A informação foi divulgada durante reunião do Conselho Nacional da Previdência Social (CNPS).
Segundo Waller, o Tesouro Nacional poderá antecipar parte dos valores, caso haja demora na efetivação do bloqueio judicial de bens das entidades envolvidas nas fraudes. Até o momento, segundo a Agência Brasil, já há R$ 1 bilhão em valores bloqueados disponíveis para iniciar os ressarcimentos. Além disso, a Advocacia-Geral da União (AGU) aguarda decisão judicial sobre o bloqueio de mais R$ 2,5 bilhões.
“Com certeza, até 31 de dezembro todo mundo que foi lesado será ressarcido”, garantiu o presidente do INSS.
O ministro da Previdência Social, Wolney Queiroz, reforçou que o ressarcimento será feito independentemente da conclusão dos processos de bloqueio dos bens, para evitar maiores prejuízos aos segurados.
Valores e estimativas
Embora o valor total das fraudes ainda não esteja fechado, Waller destacou que ele será inferior aos R$ 5,9 bilhões que foram descontados entre março de 2020 e abril de 2025 de cerca de 9 milhões de aposentados e pensionistas, já que esse montante inclui descontos regulares e autorizados.
O desconto médio identificado como não autorizado é de aproximadamente R$ 48 por mês, sendo que os valores mais elevados, na faixa de R$ 60 a R$ 70, apresentam menor índice de contestação.
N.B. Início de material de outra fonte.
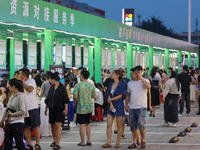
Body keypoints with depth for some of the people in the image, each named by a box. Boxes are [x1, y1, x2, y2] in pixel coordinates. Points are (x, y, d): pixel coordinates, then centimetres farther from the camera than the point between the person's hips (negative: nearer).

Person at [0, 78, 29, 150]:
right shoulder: (12, 97, 13)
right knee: (7, 144, 8)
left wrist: (12, 114, -17)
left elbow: (23, 111, -17)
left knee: (19, 143, -2)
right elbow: (7, 109, 20)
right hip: (9, 123, 8)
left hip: (17, 123, -8)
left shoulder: (20, 96, -11)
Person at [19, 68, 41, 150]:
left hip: (33, 108, -6)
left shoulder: (31, 81, -3)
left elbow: (30, 89, -21)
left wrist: (22, 82, -14)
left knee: (36, 126, -2)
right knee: (26, 128, 4)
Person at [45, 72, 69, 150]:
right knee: (52, 126, 9)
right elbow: (48, 99, 17)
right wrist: (46, 108, 17)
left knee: (58, 126, -12)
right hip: (52, 109, 6)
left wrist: (66, 109, -14)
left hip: (60, 110, -6)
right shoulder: (51, 88, 10)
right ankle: (55, 141, 27)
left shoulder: (62, 88, -8)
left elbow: (65, 100, -9)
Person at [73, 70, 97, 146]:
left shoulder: (78, 85, -11)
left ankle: (82, 142, 5)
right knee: (87, 124, 18)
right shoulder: (91, 85, 2)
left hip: (81, 108, -5)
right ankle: (89, 140, 16)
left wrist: (74, 103, 1)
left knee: (82, 125, 1)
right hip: (89, 108, 5)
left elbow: (75, 96, -18)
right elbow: (95, 97, 4)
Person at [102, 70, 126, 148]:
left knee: (119, 125, 1)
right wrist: (111, 104, -7)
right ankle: (108, 142, 2)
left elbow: (120, 96, -12)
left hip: (119, 106, -6)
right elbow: (109, 95, 7)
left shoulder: (122, 84, -8)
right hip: (111, 106, 6)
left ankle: (118, 143, 8)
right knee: (109, 125, 0)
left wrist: (110, 99, -4)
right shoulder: (111, 84, 11)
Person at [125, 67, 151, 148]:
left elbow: (148, 87, -24)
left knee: (141, 124, -15)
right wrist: (126, 105, 12)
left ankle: (143, 140, 4)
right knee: (133, 126, 7)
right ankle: (134, 143, 17)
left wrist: (141, 78, -17)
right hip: (132, 108, 5)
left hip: (141, 107, -5)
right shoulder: (130, 83, 12)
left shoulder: (144, 81, -1)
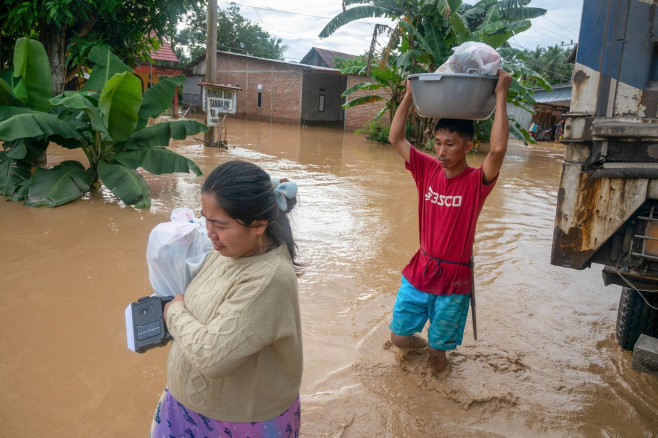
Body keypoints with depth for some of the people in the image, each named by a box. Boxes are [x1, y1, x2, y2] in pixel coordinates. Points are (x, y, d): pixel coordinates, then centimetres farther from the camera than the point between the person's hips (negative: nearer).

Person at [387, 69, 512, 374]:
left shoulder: (476, 182, -15)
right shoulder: (428, 169, -3)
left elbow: (498, 149, -34)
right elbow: (395, 138, -5)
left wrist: (501, 96, -28)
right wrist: (410, 94, -7)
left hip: (454, 278, -3)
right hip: (419, 269, 4)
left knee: (439, 347, 12)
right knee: (399, 337, 13)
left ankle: (436, 351, 48)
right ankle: (418, 341, 47)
As investigações também apontam que a maior parte dos descontos irregulares ocorreu nos últimos dois anos, o que deve reduzir o volume total a ser devolvido.
Desde o início de maio, cerca de 9 milhões de aposentados e pensionistas foram notificados pelo aplicativo Meu INSS para informar se os descontos em seus benefícios foram de fato autorizados. Além disso, o INSS disponibilizou a rede dos Correios, com 4,7 mil agências, para atender os segurados que têm dificuldade de acesso digital.
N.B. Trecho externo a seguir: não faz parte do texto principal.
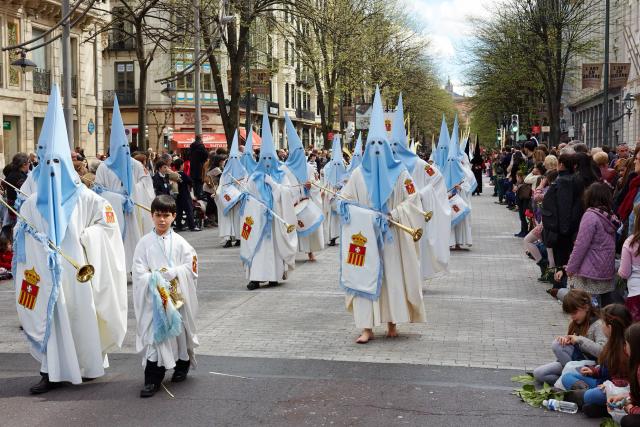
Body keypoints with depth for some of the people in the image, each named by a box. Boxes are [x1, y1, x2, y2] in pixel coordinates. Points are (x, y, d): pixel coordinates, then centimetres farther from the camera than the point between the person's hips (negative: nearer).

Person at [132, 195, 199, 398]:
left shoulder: (179, 242, 1)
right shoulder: (145, 243, 1)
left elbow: (190, 268, -5)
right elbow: (139, 272, -4)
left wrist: (167, 273, -14)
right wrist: (156, 279, -19)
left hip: (177, 296, 1)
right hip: (153, 297, -1)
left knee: (179, 331, 13)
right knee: (153, 334, -6)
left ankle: (182, 366, 37)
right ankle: (152, 379, -5)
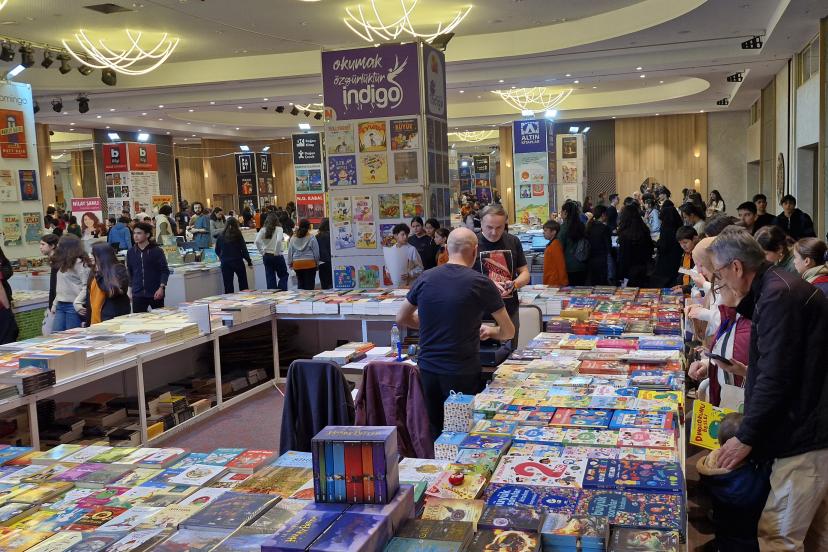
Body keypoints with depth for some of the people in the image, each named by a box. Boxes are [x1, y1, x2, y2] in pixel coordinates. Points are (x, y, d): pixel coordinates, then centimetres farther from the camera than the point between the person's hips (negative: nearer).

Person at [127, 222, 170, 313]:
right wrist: (131, 287, 13)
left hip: (155, 293, -2)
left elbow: (165, 271, -6)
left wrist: (161, 287, -17)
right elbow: (129, 271, 15)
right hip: (138, 294, 3)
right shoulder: (131, 252, 4)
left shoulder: (157, 251, -7)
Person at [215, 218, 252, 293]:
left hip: (225, 263, 2)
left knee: (228, 286, 3)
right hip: (237, 262, -1)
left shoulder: (221, 236, 1)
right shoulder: (238, 235, -5)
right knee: (243, 284, 14)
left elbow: (217, 250, 10)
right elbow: (244, 249, -6)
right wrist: (249, 261, 2)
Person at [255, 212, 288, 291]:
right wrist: (277, 252, -12)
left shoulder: (263, 230, 2)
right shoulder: (278, 229, -9)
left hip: (266, 256, 4)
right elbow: (279, 241, -24)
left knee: (270, 278, 8)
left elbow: (257, 242, -8)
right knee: (283, 276, 11)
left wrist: (262, 252, 1)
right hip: (277, 256, -4)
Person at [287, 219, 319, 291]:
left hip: (297, 264, 4)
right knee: (309, 285, -1)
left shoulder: (293, 238, 2)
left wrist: (290, 264, 18)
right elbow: (316, 252, -3)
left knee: (301, 284, 13)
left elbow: (290, 252, 8)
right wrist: (317, 263, 10)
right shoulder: (311, 238, -8)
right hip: (310, 264, -4)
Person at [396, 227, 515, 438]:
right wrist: (489, 331, 19)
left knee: (435, 431, 15)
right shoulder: (481, 283, -10)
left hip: (427, 367, 4)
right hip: (462, 373, -4)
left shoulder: (425, 279, 0)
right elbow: (508, 332, -1)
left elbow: (401, 319, 13)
Conselho Nacional da Previdência Social suspende decisões
A reunião do CNPS ocorreu sem a participação dos representantes das entidades investigadas, que foram afastados preventivamente pelo Ministério da Previdência. Com isso, nenhuma decisão deliberativa foi tomada. O CNPS, que define medidas importantes como o teto de juros do crédito consignado, retomará suas deliberações após a definição dos novos conselheiros, prevista para o próximo encontro, em junho.